Pata likes to hear a story every night before she goes to sleep. She has long tired of following along as I read, preferring instead to babble to her dolls or bears. Whenever I pause, she insists that she is listening. I ask her questions just to be sure.
“What is he looking at?” I ask, pointing to the Little Nutbrown Hare.
“The lune,” she tells me.
“What? A loon is a bird. What is that?” I ask, indicating a white crescent.
“The lune,” she tells me once again, giggling.

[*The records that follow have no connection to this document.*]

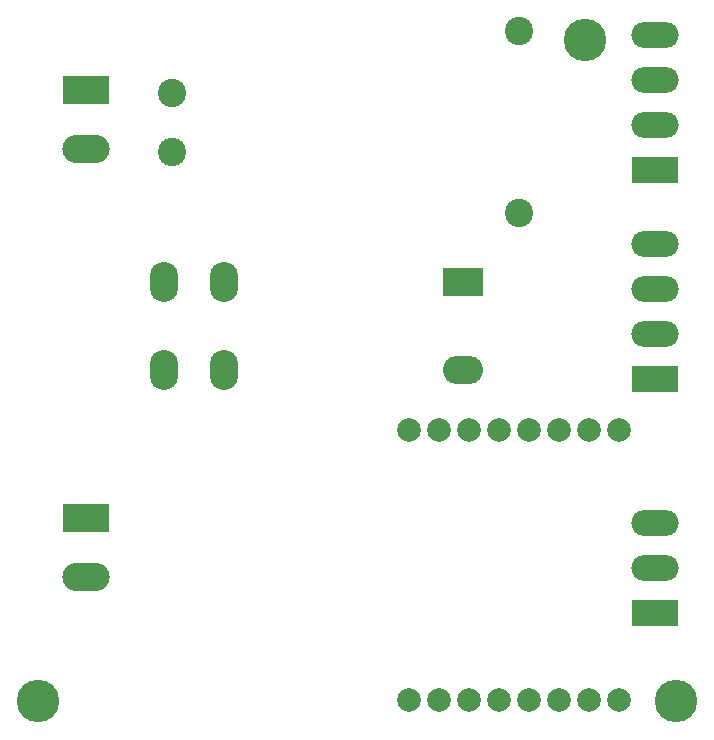
<source format=gbs>
G04 #@! TF.GenerationSoftware,KiCad,Pcbnew,(5.0.0-rc2-dev-158-g52ab6216c)*
G04 #@! TF.CreationDate,2018-04-10T03:25:42+02:00*
G04 #@! TF.ProjectId,power_monitor,706F7765725F6D6F6E69746F722E6B69,rev?*
G04 #@! TF.SameCoordinates,Original*
G04 #@! TF.FileFunction,Soldermask,Bot*
G04 #@! TF.FilePolarity,Negative*
%FSLAX46Y46*%
G04 Gerber Fmt 4.6, Leading zero omitted, Abs format (unit mm)*
G04 Created by KiCad (PCBNEW (5.0.0-rc2-dev-158-g52ab6216c)) date 04/10/18 03:25:42*
%MOMM*%
%LPD*%
G01*
G04 APERTURE LIST*
%ADD10C,2.400000*%
%ADD11C,3.600000*%
%ADD12R,3.400000X2.400000*%
%ADD13O,3.400000X2.400000*%
%ADD14O,2.400000X3.400000*%
%ADD15C,2.000000*%
%ADD16R,4.000000X2.200000*%
%ADD17O,4.000000X2.200000*%
%ADD18R,4.000000X2.400000*%
%ADD19O,4.000000X2.400000*%
G04 APERTURE END LIST*
D10*
X56300000Y-43500000D03*
X56300000Y-48500000D03*
X85700000Y-38300000D03*
X85700000Y-53700000D03*
D11*
X45000000Y-95000000D03*
X99000000Y-95000000D03*
X91250000Y-39000000D03*
D12*
X81000000Y-59500000D03*
D13*
X81000000Y-67000000D03*
D14*
X60700000Y-59500000D03*
X55660000Y-67000000D03*
X60700000Y-67000000D03*
X55660000Y-59500000D03*
D15*
X94140000Y-94930000D03*
X91600000Y-94930000D03*
X89060000Y-94930000D03*
X86520000Y-94930000D03*
X83980000Y-94930000D03*
X81440000Y-94930000D03*
X78900000Y-94930000D03*
X76360000Y-94930000D03*
X76360000Y-72070000D03*
X78900000Y-72070000D03*
X81440000Y-72070000D03*
X83980000Y-72070000D03*
X86520000Y-72070000D03*
X89060000Y-72070000D03*
X91600000Y-72070000D03*
X94140000Y-72070000D03*
D16*
X97250000Y-67750000D03*
D17*
X97250000Y-63940000D03*
X97250000Y-60130000D03*
X97250000Y-56320000D03*
X97250000Y-38570000D03*
X97250000Y-42380000D03*
X97250000Y-46190000D03*
D16*
X97250000Y-50000000D03*
X97250000Y-87500000D03*
D17*
X97250000Y-83690000D03*
X97250000Y-79880000D03*
D18*
X49000000Y-43250000D03*
D19*
X49000000Y-48250000D03*
X49000000Y-84500000D03*
D18*
X49000000Y-79500000D03*
M02*

</source>
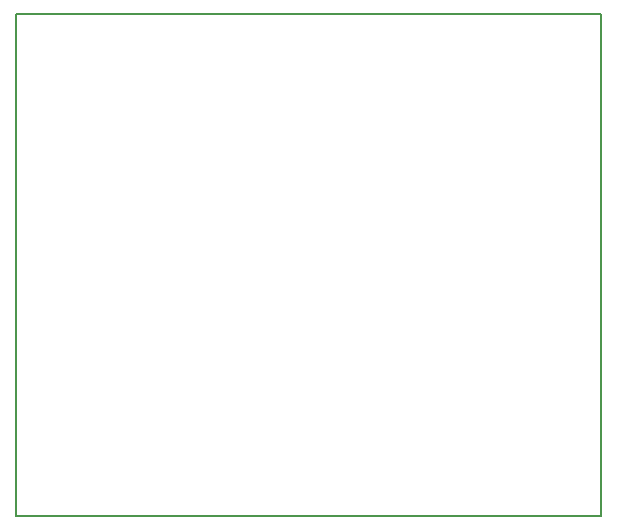
<source format=gbr>
%FSLAX46Y46*%
G04 Gerber Fmt 4.6, Leading zero omitted, Abs format (unit mm)*
G04 Created by KiCad (PCBNEW (2014-09-22 BZR 5144)-product) date Sun 26 Oct 2014 02:54:13 PM CET*
%MOMM*%
G01*
G04 APERTURE LIST*
%ADD10C,0.100000*%
%ADD11C,0.200000*%
G04 APERTURE END LIST*
D10*
D11*
X204470000Y-53975000D02*
X204470000Y-60960000D01*
X154940000Y-53975000D02*
X204470000Y-53975000D01*
X154940000Y-60960000D02*
X154940000Y-53975000D01*
X154940000Y-96520000D02*
X187960000Y-96520000D01*
X187960000Y-96520000D02*
X204470000Y-96520000D01*
X154940000Y-96520000D02*
X154940000Y-86360000D01*
X154940000Y-60960000D02*
X154940000Y-96520000D01*
X204470000Y-96520000D02*
X204470000Y-60960000D01*
M02*

</source>
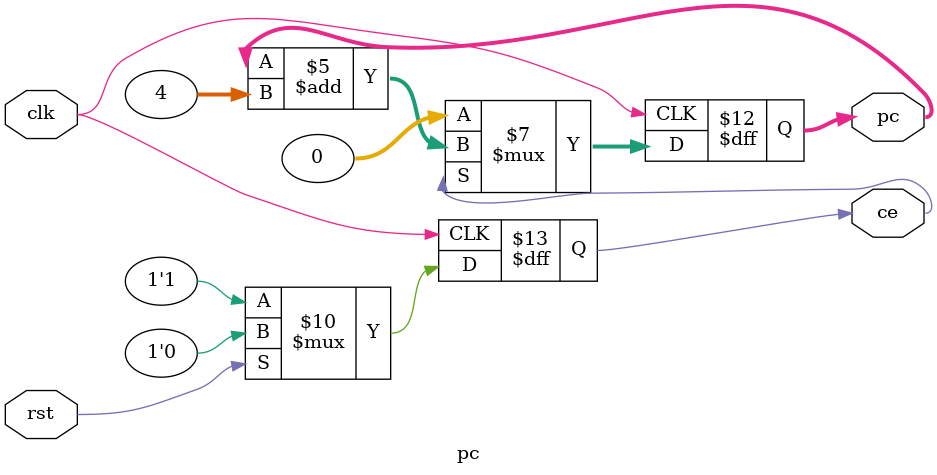
<source format=v>
`timescale 1ns / 1ps

module pc(
    input wire clk,
    input wire rst,
    output reg[31:0] pc,
    output reg ce
    );  
    always@(posedge clk)begin
        if(rst==1)begin
            ce<=0;
        end else begin
            ce<=1;
        end
    end
    
    always@(posedge clk)begin
        if(ce==0)begin
            pc<=32'h0;
        end else begin
            pc<=pc+32'd4;
        end
    end
endmodule

</source>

“That is the moon. It is not a loon.”
“Moon,” she says, smiling. “Moon,” she says again, emphasizing the ‘n’ so much that it sounds as though it is followed by a vowel. Laughing, repeats herself: “Moon-uh,” she says, as though it were a Neapolitan word.
“A terra! (On the ground!)” she exclaims, pointing to the pile.
“Dirty people,” I tell her, “dirty people put it there.”
“Where they are?” she asks, looking around.
“Where are they?” I correct her.
“I don’t know, Mommy. I don’t see them. I think they went to their home.”
She pushes her armchair next to mine and snuggles up to me. “Mommy, I want one thing good because I love you.”
“You’ve had enough today,” I tell her.
“Mommy,” she says, shaking her finger, “now I am angry to you because you won’t give me a caramella!”
“Papà’s mommy is nonna my,” she tells me, as she draws a row of faces on a bit of scrap paper.
“Oh, really, and who are you?”
“I’m the baby your,” she says smiling.
“Yes, you are my baby.”
A couple of minutes later, I see her jabbing at the table with the pencil. “What are you doing?” I ask.
“No Mommy, I’m not ruining your cloth table,” she assures me.
“This, Mommy,” she says, poking at the tablecloth with the pencil, “I am not marking up your cloth table beautiful.”
Preschool hasn’t caused Pata’s English to suffer as much as I feared it might, but it has made it clear that even though she is a native English speaker, it is not her first language.